Tuesday, March 28, 2006

Inside Job

Would you believe we had time to catch a movie while in Mammoth?  If I told you what the condo situation was like, you may understand our need to vacate the premesis for an evening at the cinema, but I think part of the reason was the compelling cast of the new mystery-thriller Inside Man.  Being tops of the box-office really justifies the glittery marquee, but being directed by none other than Spike Lee will also promote the film from Hollywood fluff, to something perhaps a little more meaningful.

Let's comment first on the cast.  Headed up by a dialed-in Denzel Washington and supported strongly by the likes of Clive Owen and Jodie Foster, every actor from lead to extra does a commendable job making Mr. Lee's New York a living and breathing community filled with racial and societal tensions as well as communal identification.  The three leads, however, do a bang-up job in portraying just what they are.  Mr. Washington's motivated and ambitious detective is properly direct and passionate about his job, Ms. Foster's "Ms. Fix-it" is to -the-point and disarmingly charming, and Mr. Owen's criminal is chillingly calculated.  There's not a performance in here unnoticed and although no one may win an Oscar for this film, it's a great way to start out the year.

The overall thematics of the film tend to jump all over the place.  While on the surface you have your by-the-numbers heist film, there are aspects that Mr. Lee touches upon from time to time you may or may not notice.  The jabs at intolerance and an over-the-top video game may be less than subtle, but it's the situations he frames these statements in that makes them all the more interesting.  While you become wrapped up in the overall mystery of why the criminals commit their heist, you also become enveloped in the world this movie is set in and the people involved.  You begin to understand their motivations and also, perhaps, their fears.  It's a much more subtle hand than Mr. Lee has presented in the past, and it's a welcome change.

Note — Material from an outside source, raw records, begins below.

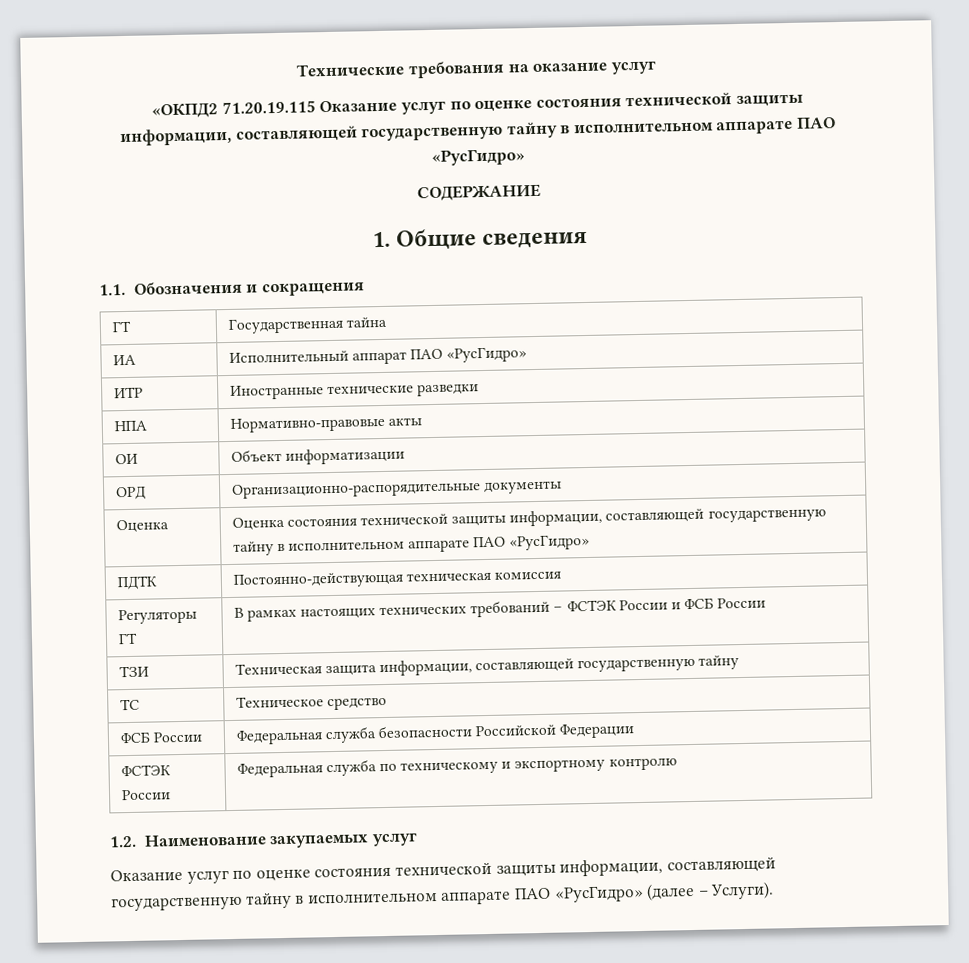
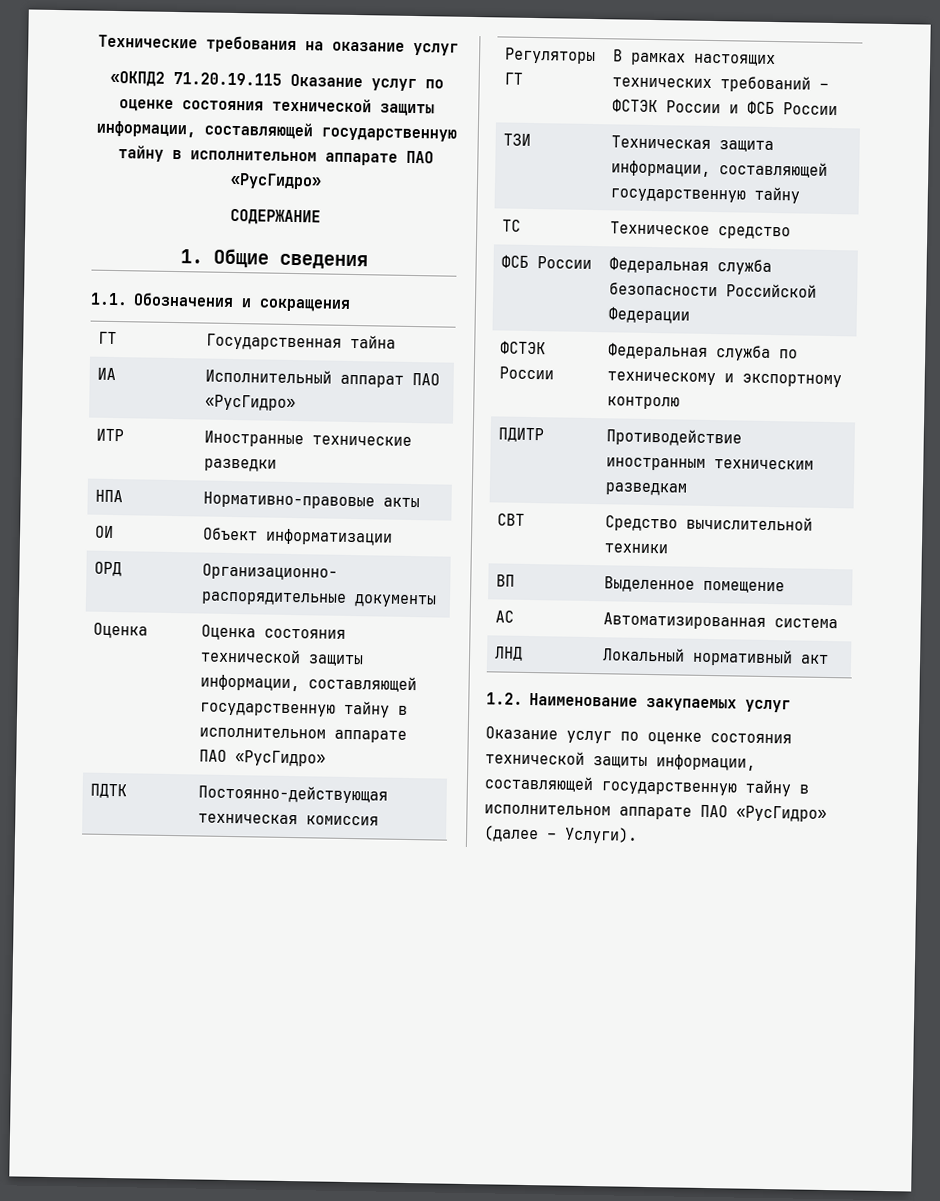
(677, 764) none -> [498,427,545,443] [606,428,743,447] [606,457,815,471] [605,482,688,496] [497,513,526,526] [605,515,814,532] [604,543,669,554] [496,574,516,587] [604,576,786,594] [495,610,515,623] [603,612,839,630] [494,646,524,661] [603,647,830,667] // ПДИТР | Противодействие иностранным техническим разведкам // СВТ | Средство вычислительной техники // ВП | Выделенное помещение // АС | Автоматизированная система // ЛНД | Локальный нормативный акт

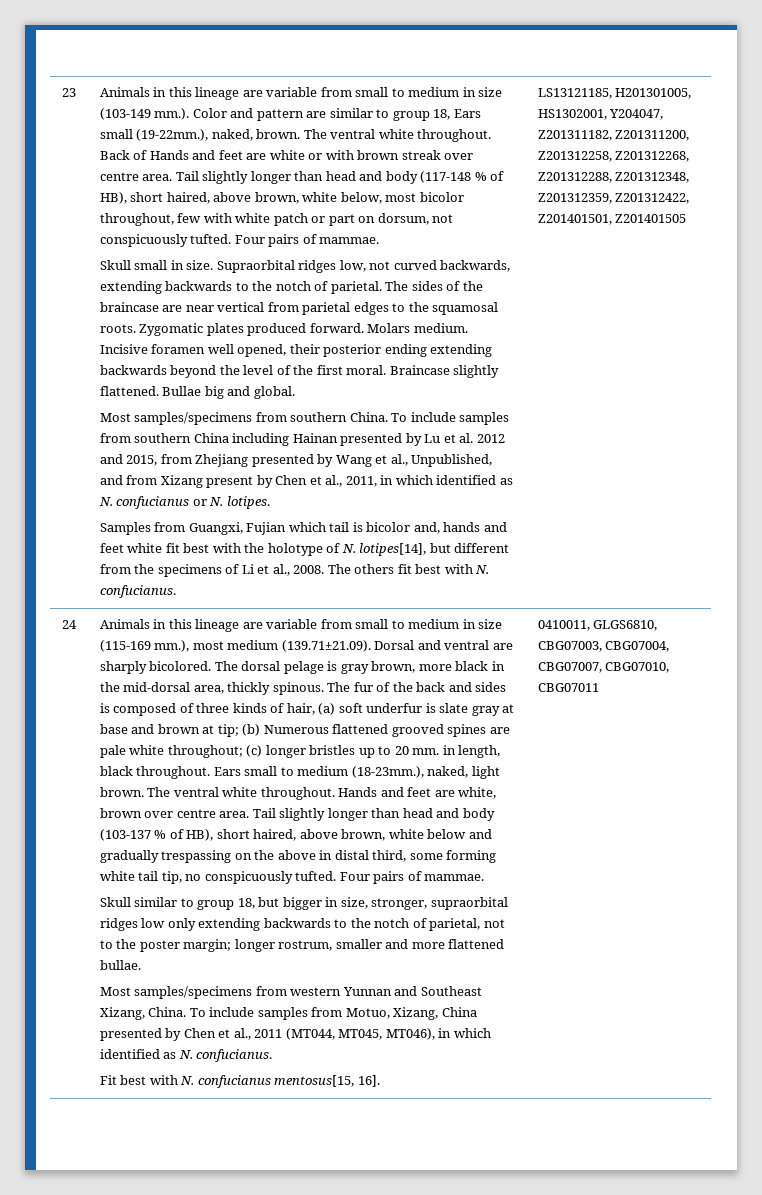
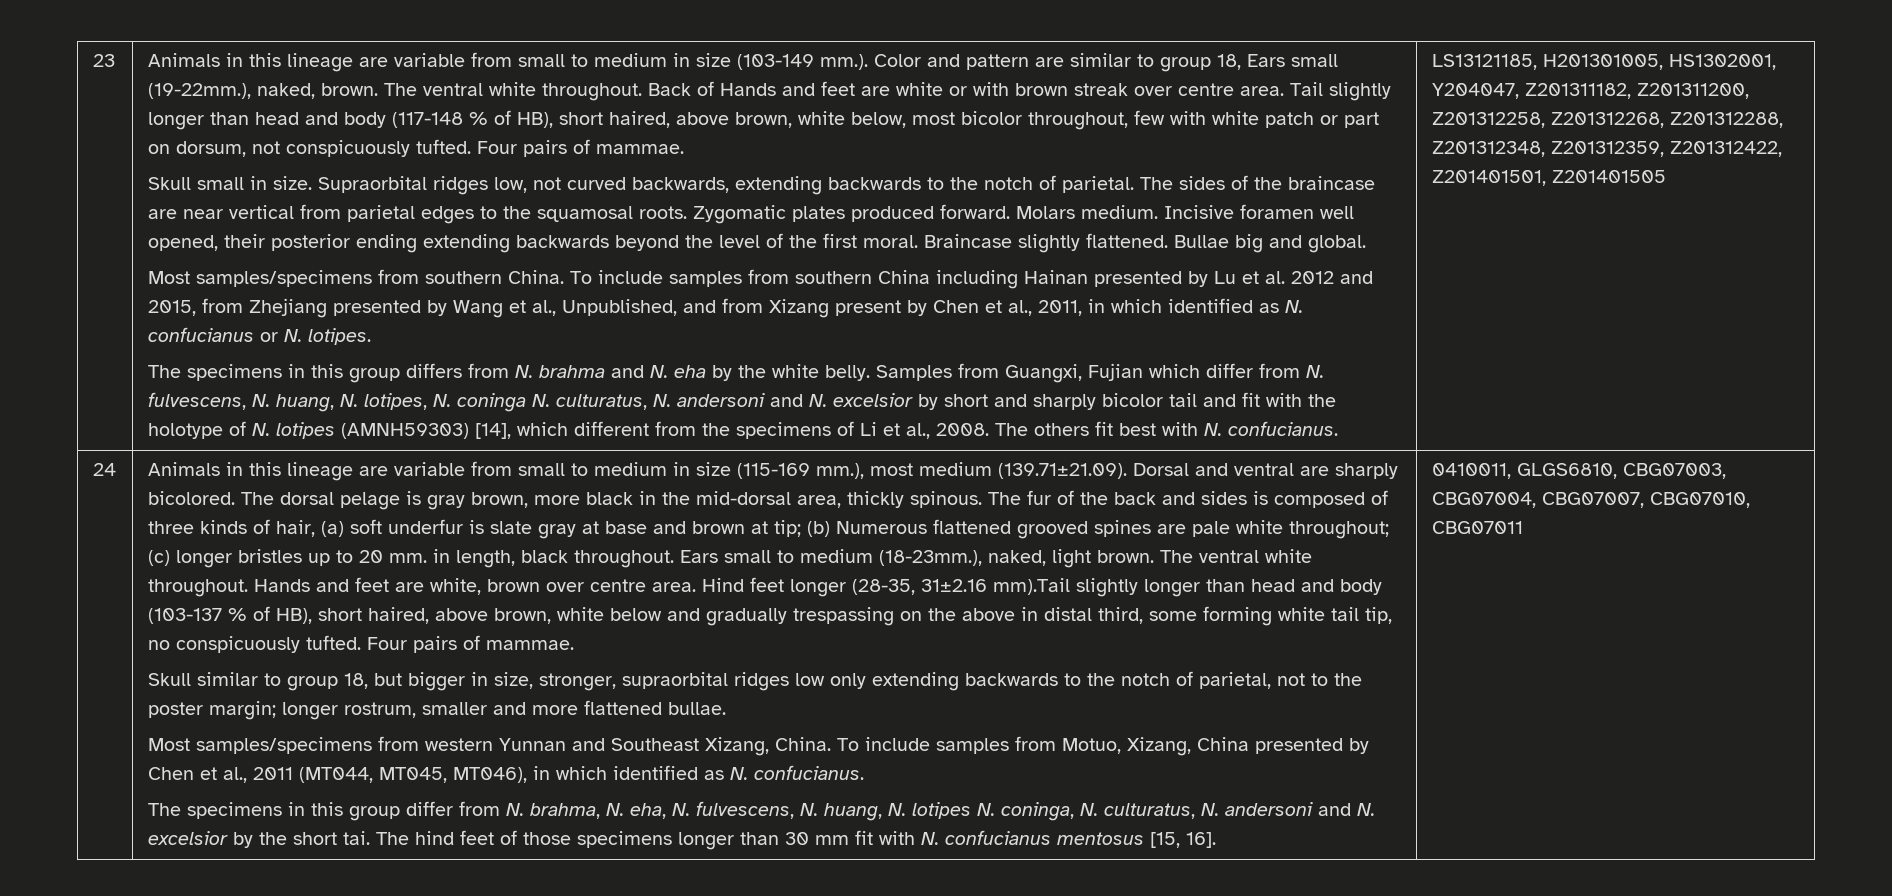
(270, 502) none -> [147,363,870,383] The specimens in this group differs from N. brahma and N. eha by the white belly.
[329,522,507,534] [99,543,210,553] tail is bicolor and, hands and feet white fit best -> [1205,363,1324,378] [147,392,1260,412] differ from N. fulvescens, N. huang, N. lotipes, N. coninga N. culturatus, N. andersoni and N. excelsior by short and sharply bicolor tail and fit
[359,543,451,556] lotipes[14], but -> [275,422,568,439] lotipes (AMNH59303) [14], which
[252,808,276,818] Tail -> [701,577,1070,597] Hind feet longer (28-35, 31±2.16 mm).Tail
[99,1075,147,1085] Fit best -> [147,801,1375,821] [147,830,873,850] The specimens in this group differ from N. brahma, N. eha, N. fulvescens, N. huang, N. lotipes N. coninga, N. culturatus, N. andersoni and N. excelsior by the short tai. The hind feet of those specimens longer than 30 mm fit
[274,1075,355,1087] mentosus[15, -> [1056,832,1180,848] mentosus [15,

What we have in the end is one of the better movies so far this year.  I found it to be quite entertaining and possibly one to be found in many collections.  If I were to compare it to any recent film, it would go hand in hand with Michael Mann's Collateral as a modern thought-induced crime drama.  While some of these films (take Heat for example) tend to be bloated and "important," Inside Man doesn't pretend to be anything but the heist film it is on the surface.